If it had once been a moral issue, emancipation had become a military one, as well. Yet, the businessmen remained split. When some members joined a group to push for radical war aims, others barred them from using the Chamber’s rooms. During the first excitement of Fort Sumter, the group’s public utterances had not mentioned slavery as a factor in the conflict. By August 1862, however, the Chamber of Commerce joined several institutions to issue a statement, saying, “We believe, in sadness, but in all earnestness, that the success of our war for the Union depends upon the President’s issuing a proclamation of emancipation to every slave that will leave the rebels, and come within our lines.”

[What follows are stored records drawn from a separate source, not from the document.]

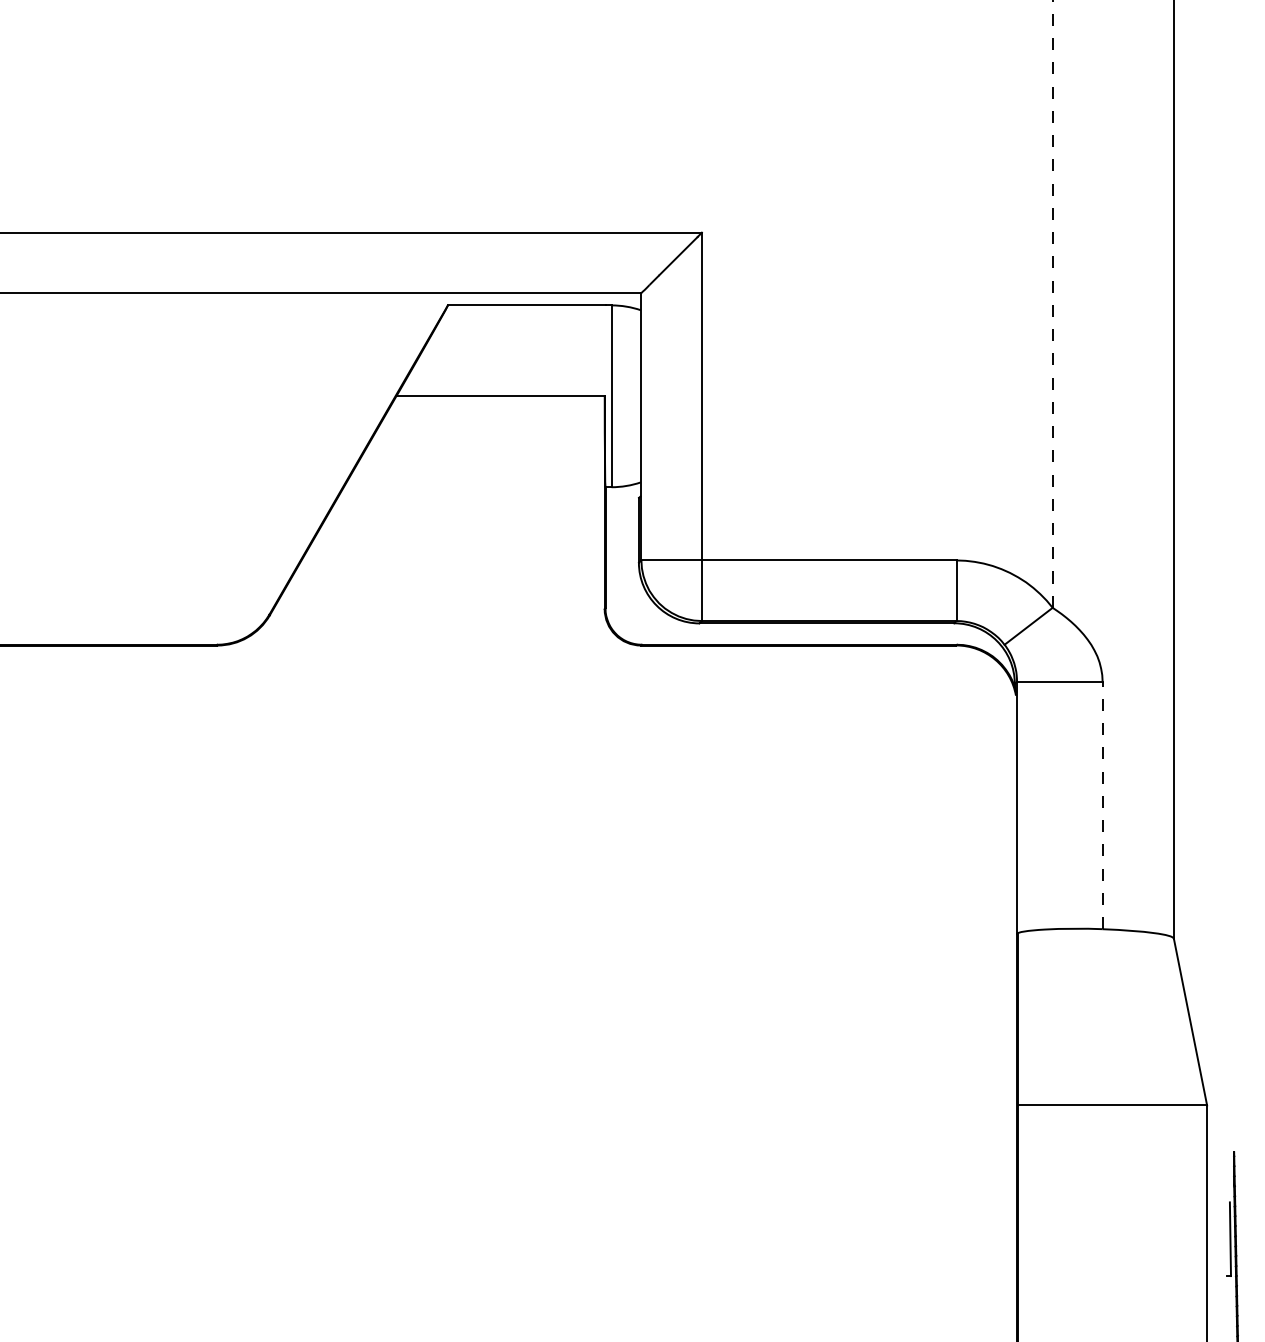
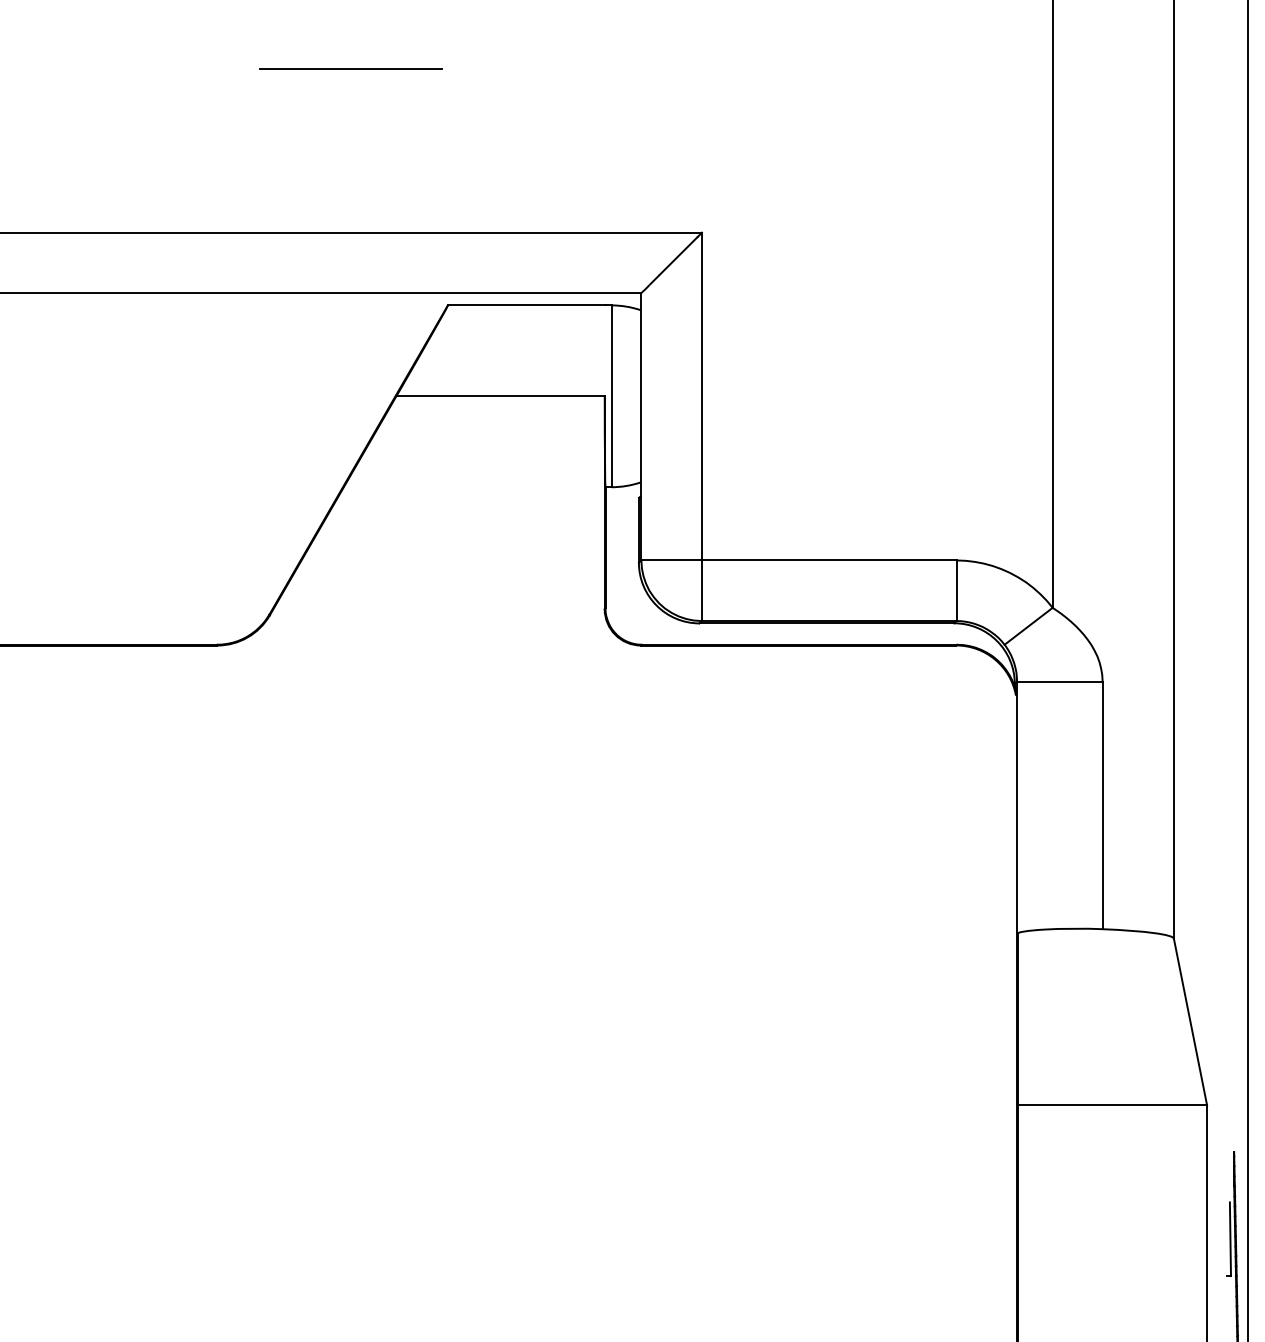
line at (350, 68): none -> present
line at (1052, 303): dashed -> solid
line at (1247, 670): none -> present
line at (1102, 805): dashed -> solid
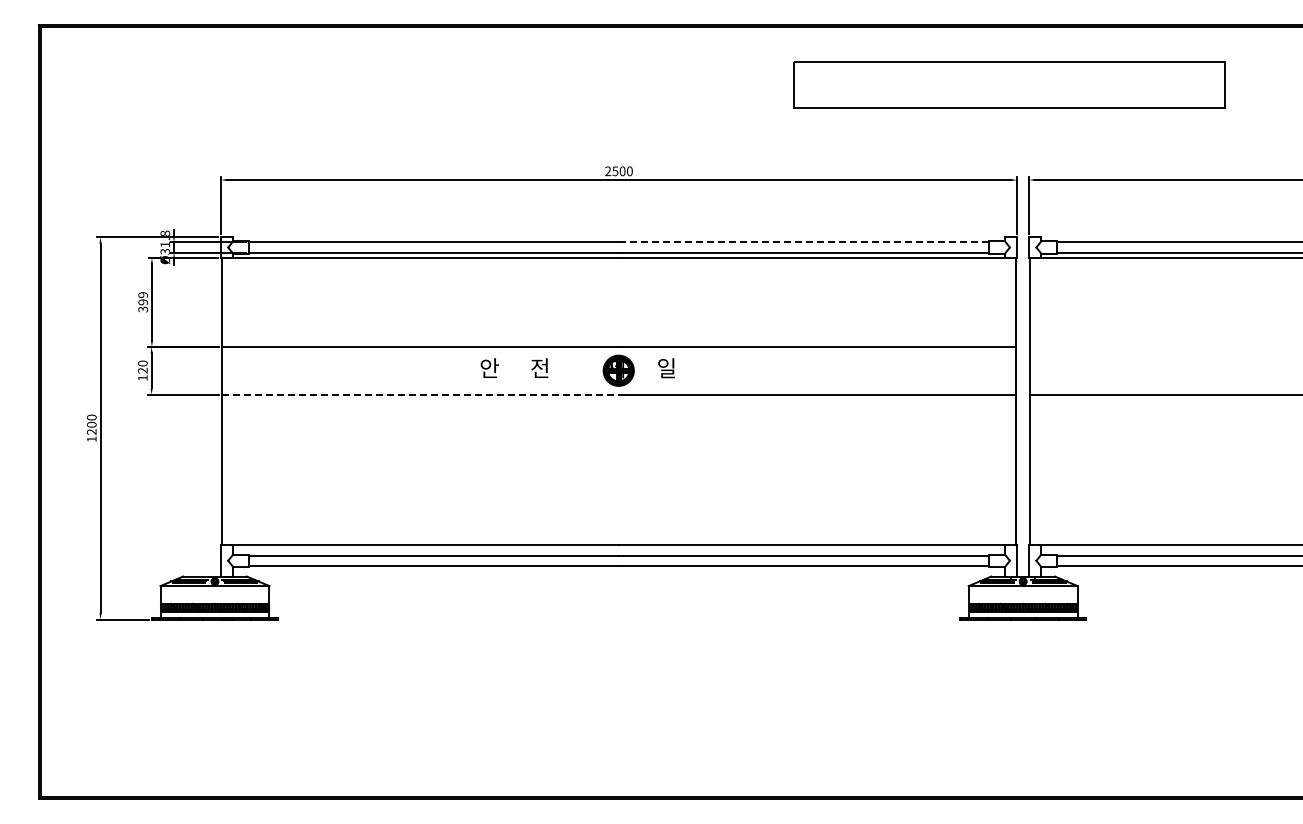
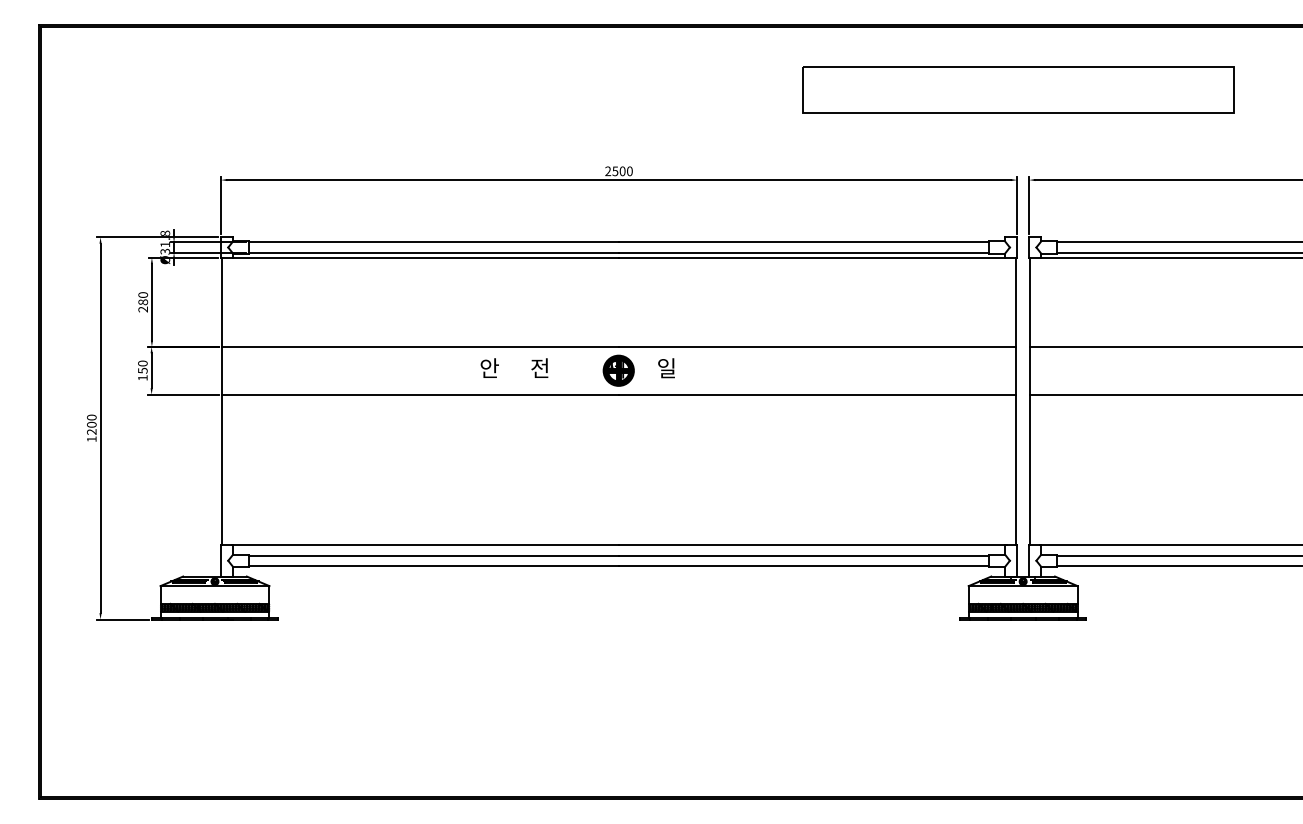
part at (1009, 84) position: (1009, 84) -> (1018, 89)
line at (803, 242): dashed -> solid
text at (143, 302): 399 -> 280
line at (1164, 346): none -> present
text at (142, 370): 120 -> 150
line at (420, 394): dashed -> solid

This was a great distance traveled in a short time, though it was still not enough for the Liberator, the leading newspaper of the Abolitionist cause. In an article headlined, “One Step Further,” a writer began by saying, “I admire the resolutions adopted in New York City by committees representing the Chamber of Commerce…” But, the author objected to freeing only slaves behind enemy lines. If, he noted, victory “depends upon emancipation, why not proclaim universal emancipation, and thus secure justice to the slave, obedience to God, and salvation to our country?”
President Lincoln’s Emancipation Proclamation, issued a few weeks after this exchange, adhered closely to the Chamber’s formula – freeing the slaves in Confederate territory, while saying nothing about those in border states or occupied areas.
In 1863, the solidarity of the Chamber of Commerce was tested again, as the City whirled through several days of rioting in resistance to military conscription. The main victims were African-American residents, but demonstrators also called out, “Down with the rich men!” and targeted the property and symbolic landmarks of New York’s elites. George Opdyke – Mayor of the City and leader of the Chamber – had his house attacked. And it was rumored that at certain key moments the gunboats that had been stationed in the harbor to protect against the predations of the Alabama, had repositioned themselves in order to fire upon the riotous citizens instead.